Apa yang harus dilakukan jika wartawan mengetahui berita yang dihasilkan keliru?
Jika wartawan atau pers mengetahui adanya informasi atau karya jurnalistik yang mereka hasilkan ternyata keliru, maka tanpa ada permintaan dari pihak ketiga manapun pers wajib memberikan ralat terhadap kekeliruan tersebut. Dalam hal kekeliruannya bersifat serius, maka jika diperlukan diikuti dengan permintaan maaf. Seluruh inisiatif perbaikan datang sepenuhnya dari redaksi. Inilah yang dinamakan kewajiban koreksi.
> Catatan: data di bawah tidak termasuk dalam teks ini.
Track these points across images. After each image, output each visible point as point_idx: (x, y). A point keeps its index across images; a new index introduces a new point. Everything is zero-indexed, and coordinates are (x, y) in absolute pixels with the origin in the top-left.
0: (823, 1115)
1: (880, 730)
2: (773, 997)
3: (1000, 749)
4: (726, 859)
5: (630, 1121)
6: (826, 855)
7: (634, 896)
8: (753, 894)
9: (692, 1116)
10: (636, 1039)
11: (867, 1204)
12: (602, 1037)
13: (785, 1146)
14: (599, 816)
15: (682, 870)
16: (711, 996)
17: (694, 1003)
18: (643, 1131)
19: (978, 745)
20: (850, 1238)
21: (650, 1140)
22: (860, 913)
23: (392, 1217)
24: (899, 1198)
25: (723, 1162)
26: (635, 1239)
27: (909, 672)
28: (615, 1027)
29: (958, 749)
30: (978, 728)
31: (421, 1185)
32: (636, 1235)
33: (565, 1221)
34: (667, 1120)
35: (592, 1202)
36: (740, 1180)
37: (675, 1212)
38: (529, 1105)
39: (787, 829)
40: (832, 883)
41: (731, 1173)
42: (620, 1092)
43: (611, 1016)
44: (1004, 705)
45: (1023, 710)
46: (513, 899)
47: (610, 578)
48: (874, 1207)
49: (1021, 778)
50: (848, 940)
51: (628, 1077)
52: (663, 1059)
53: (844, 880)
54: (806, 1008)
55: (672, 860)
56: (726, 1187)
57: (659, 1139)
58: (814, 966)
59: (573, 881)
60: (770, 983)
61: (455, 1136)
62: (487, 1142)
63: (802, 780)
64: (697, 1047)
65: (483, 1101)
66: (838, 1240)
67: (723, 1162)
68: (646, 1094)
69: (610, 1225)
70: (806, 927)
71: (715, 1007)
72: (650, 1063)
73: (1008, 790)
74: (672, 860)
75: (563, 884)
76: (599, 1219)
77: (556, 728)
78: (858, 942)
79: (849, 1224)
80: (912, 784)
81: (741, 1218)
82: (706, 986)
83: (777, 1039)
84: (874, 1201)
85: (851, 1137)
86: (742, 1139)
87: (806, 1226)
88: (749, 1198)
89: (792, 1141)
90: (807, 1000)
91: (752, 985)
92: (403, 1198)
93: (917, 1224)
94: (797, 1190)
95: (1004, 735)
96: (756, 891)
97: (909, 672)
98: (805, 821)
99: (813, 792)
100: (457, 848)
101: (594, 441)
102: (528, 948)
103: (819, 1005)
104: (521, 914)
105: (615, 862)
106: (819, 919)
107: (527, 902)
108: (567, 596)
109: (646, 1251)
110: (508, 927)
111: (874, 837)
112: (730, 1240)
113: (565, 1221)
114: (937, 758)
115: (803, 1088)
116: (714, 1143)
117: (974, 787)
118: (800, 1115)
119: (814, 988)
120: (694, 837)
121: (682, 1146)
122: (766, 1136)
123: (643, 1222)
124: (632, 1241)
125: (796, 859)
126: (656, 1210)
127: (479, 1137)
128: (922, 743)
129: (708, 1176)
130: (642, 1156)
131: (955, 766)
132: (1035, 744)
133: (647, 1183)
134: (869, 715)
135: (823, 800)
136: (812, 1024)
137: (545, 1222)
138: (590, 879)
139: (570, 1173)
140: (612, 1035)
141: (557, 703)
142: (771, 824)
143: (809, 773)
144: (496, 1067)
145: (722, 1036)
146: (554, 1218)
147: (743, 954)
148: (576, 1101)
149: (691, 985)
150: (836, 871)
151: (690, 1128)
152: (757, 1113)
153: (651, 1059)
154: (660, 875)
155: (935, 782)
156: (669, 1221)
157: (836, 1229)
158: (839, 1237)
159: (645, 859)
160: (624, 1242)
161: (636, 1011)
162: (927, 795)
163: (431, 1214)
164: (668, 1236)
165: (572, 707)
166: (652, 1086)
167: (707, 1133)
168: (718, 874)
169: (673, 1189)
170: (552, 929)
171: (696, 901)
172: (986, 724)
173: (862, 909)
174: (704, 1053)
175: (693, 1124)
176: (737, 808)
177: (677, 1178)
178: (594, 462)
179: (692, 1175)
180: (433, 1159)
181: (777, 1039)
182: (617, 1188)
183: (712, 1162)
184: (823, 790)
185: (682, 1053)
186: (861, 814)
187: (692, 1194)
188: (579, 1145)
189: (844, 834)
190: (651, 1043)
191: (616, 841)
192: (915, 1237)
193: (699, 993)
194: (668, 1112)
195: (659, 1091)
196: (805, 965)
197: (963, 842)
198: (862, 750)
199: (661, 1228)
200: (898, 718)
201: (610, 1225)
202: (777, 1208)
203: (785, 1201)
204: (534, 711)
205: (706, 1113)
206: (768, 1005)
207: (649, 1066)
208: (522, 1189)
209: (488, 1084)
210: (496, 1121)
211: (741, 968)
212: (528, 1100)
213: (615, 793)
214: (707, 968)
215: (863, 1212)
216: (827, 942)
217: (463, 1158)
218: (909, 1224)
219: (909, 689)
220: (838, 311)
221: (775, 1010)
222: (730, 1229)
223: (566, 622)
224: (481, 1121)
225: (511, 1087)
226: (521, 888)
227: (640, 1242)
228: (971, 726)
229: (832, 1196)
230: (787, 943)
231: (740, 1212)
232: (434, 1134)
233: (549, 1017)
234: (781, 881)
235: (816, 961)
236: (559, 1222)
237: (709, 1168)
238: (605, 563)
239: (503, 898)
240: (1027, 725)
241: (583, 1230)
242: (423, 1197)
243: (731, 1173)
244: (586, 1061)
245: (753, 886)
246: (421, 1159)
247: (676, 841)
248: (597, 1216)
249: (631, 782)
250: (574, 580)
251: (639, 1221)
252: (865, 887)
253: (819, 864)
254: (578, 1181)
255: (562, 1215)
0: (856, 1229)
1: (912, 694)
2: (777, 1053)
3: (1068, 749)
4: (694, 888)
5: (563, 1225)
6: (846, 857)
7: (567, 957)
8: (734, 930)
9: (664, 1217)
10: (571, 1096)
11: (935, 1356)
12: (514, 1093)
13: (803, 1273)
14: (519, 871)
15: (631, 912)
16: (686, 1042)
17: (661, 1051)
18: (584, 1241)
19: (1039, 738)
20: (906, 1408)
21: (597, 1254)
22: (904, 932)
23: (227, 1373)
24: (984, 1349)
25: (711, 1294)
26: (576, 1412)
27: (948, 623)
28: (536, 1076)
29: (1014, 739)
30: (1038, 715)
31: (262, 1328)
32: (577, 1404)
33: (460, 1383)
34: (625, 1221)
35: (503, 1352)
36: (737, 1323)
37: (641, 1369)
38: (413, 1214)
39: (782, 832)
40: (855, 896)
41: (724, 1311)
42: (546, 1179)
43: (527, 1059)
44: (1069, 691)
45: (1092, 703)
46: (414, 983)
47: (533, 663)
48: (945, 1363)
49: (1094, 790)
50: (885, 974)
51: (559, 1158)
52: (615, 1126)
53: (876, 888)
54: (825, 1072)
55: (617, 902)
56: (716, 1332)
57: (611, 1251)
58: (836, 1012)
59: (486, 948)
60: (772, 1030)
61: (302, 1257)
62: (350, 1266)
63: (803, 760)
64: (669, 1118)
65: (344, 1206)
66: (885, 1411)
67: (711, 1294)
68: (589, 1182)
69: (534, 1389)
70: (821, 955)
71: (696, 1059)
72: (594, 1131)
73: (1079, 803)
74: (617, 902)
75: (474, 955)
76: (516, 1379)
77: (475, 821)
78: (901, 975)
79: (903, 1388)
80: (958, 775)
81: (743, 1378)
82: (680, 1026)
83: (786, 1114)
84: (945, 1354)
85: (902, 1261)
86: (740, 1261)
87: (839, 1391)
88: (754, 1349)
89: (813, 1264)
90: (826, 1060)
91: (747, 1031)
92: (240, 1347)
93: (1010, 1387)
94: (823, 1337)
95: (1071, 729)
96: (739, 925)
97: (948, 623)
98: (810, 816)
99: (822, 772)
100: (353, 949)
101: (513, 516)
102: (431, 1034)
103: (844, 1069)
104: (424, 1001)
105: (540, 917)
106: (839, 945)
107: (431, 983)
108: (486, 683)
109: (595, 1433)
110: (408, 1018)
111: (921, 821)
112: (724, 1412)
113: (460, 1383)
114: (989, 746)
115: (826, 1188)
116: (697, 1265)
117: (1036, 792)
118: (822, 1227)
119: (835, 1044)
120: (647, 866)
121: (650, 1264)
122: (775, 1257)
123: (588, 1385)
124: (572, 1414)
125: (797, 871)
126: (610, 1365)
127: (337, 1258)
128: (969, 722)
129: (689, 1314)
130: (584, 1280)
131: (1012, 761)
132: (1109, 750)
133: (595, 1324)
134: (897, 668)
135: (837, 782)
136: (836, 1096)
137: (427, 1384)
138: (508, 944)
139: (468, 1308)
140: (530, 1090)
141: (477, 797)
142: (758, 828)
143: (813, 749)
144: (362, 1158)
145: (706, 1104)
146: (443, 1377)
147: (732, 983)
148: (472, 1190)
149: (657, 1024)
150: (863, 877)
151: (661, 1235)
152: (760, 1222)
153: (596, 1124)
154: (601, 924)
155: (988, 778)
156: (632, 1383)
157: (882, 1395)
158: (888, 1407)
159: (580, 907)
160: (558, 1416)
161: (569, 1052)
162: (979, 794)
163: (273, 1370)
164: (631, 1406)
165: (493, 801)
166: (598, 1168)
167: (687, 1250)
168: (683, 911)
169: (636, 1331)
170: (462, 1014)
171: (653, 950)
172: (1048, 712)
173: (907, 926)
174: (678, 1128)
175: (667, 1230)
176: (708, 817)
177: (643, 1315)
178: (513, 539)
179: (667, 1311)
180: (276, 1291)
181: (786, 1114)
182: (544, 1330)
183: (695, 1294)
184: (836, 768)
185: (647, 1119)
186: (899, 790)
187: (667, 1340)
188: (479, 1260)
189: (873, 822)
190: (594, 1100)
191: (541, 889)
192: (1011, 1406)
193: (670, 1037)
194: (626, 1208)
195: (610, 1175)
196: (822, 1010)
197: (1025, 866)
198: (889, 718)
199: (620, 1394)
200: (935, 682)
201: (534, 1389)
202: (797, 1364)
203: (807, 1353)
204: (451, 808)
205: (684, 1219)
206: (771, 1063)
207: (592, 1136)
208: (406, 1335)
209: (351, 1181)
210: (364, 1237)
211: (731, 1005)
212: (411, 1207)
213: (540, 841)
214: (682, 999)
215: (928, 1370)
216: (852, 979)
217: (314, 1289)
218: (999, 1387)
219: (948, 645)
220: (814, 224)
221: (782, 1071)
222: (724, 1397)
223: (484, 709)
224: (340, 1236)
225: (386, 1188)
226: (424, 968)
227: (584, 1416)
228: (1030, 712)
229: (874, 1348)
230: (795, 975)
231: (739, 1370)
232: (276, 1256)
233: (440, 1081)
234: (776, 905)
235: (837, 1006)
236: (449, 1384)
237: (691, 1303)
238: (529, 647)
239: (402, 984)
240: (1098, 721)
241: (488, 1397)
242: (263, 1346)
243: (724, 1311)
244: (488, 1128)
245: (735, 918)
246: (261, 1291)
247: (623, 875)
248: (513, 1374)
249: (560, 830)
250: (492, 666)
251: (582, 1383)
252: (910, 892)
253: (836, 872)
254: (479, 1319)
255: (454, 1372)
Perbedaannya dengan hak Jawab, inisiatif untuk melakukan perbaikan dalam Hak Jawab berasal dari pihak ketiga.
Apakah itikad buruk dalam jurnalistik dapat diketahui atau diukur?
Memang banyak yang meragukan, apakah itikad buruk dalam bidang pers dapat diketahui, apalagi sampai dapat diukur. Tetapi dengan mengacu kepada mekanisme pers dari sudut Kode Etik Jurnalistik, itikad buruk itu dapat diukur. Semua hasil karya jurnalistik lahir dari suatu proses, baik sebelum berita itu dibuat, ketika berita itu dibuat sampai setelah berita itu dibuat tidak terlepas dari nilai-nilai yang terkandung dalam Kode Etik Jurnalistik. Ada tidaknya niat buruk dalam pemberitaan dapat diketahui antara lain, tetapi tidak terbatas, dari:
a. Dari segi prosedural, apakah ada standar prosedural atau mekanisme yang dengan sengaja tidak dipenuhi? Kalau ada dapat dipertanyakan, kenapa hal tersebut diabaikan? Kalau ternyata tidak dipenuhinya sebuah prosedural atau mekanisme kerja terbukti karena adanya maksudmaksud yang tidak etis, maka hal tersebut sudah dapat dikatagorikan sebagai salah satu elemen kencenderungan adanya niat buruk.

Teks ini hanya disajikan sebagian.